Directive –
Range to output from the entries below: the line containing "[446,576,482,588] State ->" through the line containing "[400,481,419,490] test ->". Set it down exactly, ends included, nothing else.

Dataset records –
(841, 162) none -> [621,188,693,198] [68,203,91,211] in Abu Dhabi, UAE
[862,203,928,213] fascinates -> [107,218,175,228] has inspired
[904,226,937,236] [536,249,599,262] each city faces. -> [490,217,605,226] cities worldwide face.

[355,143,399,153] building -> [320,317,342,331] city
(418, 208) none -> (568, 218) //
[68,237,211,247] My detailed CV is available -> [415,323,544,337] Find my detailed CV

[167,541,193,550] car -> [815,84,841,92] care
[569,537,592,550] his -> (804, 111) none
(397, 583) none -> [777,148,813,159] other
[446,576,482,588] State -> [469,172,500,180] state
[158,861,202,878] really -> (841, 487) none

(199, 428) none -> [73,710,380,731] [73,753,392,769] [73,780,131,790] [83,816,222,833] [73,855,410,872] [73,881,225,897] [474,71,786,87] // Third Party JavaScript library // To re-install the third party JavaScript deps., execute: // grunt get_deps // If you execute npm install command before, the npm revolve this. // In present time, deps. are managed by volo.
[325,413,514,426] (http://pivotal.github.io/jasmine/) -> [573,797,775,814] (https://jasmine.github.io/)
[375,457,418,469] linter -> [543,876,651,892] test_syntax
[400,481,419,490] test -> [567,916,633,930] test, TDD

==

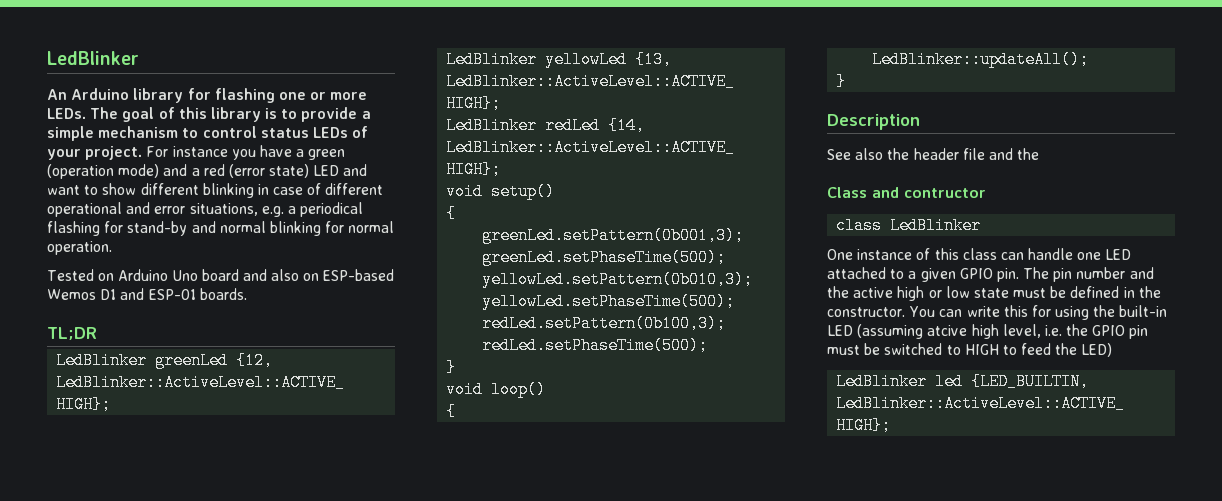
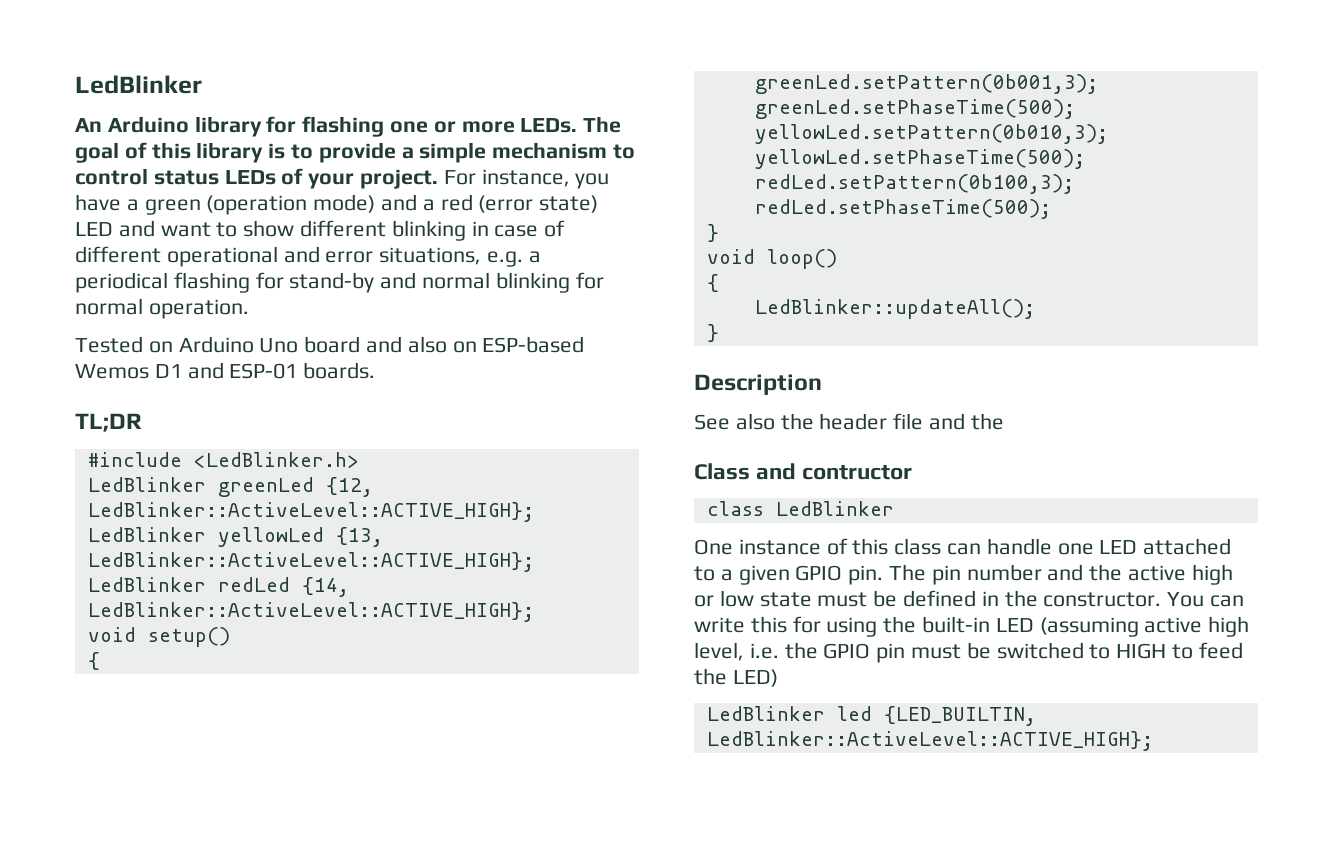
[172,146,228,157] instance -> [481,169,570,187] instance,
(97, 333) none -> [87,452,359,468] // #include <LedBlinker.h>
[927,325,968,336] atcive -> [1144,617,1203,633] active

==

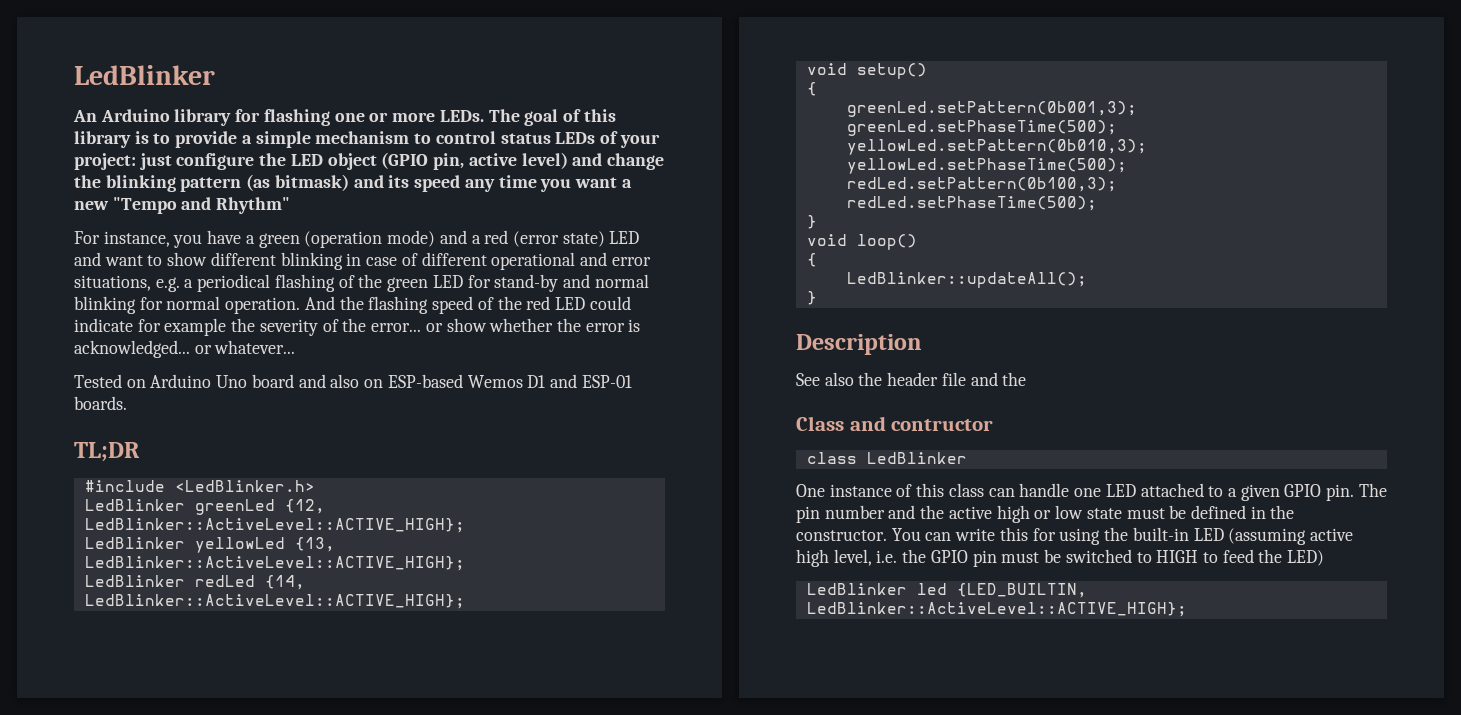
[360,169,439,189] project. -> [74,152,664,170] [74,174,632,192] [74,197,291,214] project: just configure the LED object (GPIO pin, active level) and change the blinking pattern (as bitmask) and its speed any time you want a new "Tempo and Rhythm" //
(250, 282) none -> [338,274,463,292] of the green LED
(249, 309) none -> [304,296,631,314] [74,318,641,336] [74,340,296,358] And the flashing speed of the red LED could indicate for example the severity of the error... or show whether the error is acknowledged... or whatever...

Reply –
[446,576,482,588] State -> [469,172,500,180] state
[158,861,202,878] really -> (841, 487) none

(199, 428) none -> [73,710,380,731] [73,753,392,769] [73,780,131,790] [83,816,222,833] [73,855,410,872] [73,881,225,897] [474,71,786,87] // Third Party JavaScript library // To re-install the third party JavaScript deps., execute: // grunt get_deps // If you execute npm install command before, the npm revolve this. // In present time, deps. are managed by volo.
[325,413,514,426] (http://pivotal.github.io/jasmine/) -> [573,797,775,814] (https://jasmine.github.io/)
[375,457,418,469] linter -> [543,876,651,892] test_syntax
[400,481,419,490] test -> [567,916,633,930] test, TDD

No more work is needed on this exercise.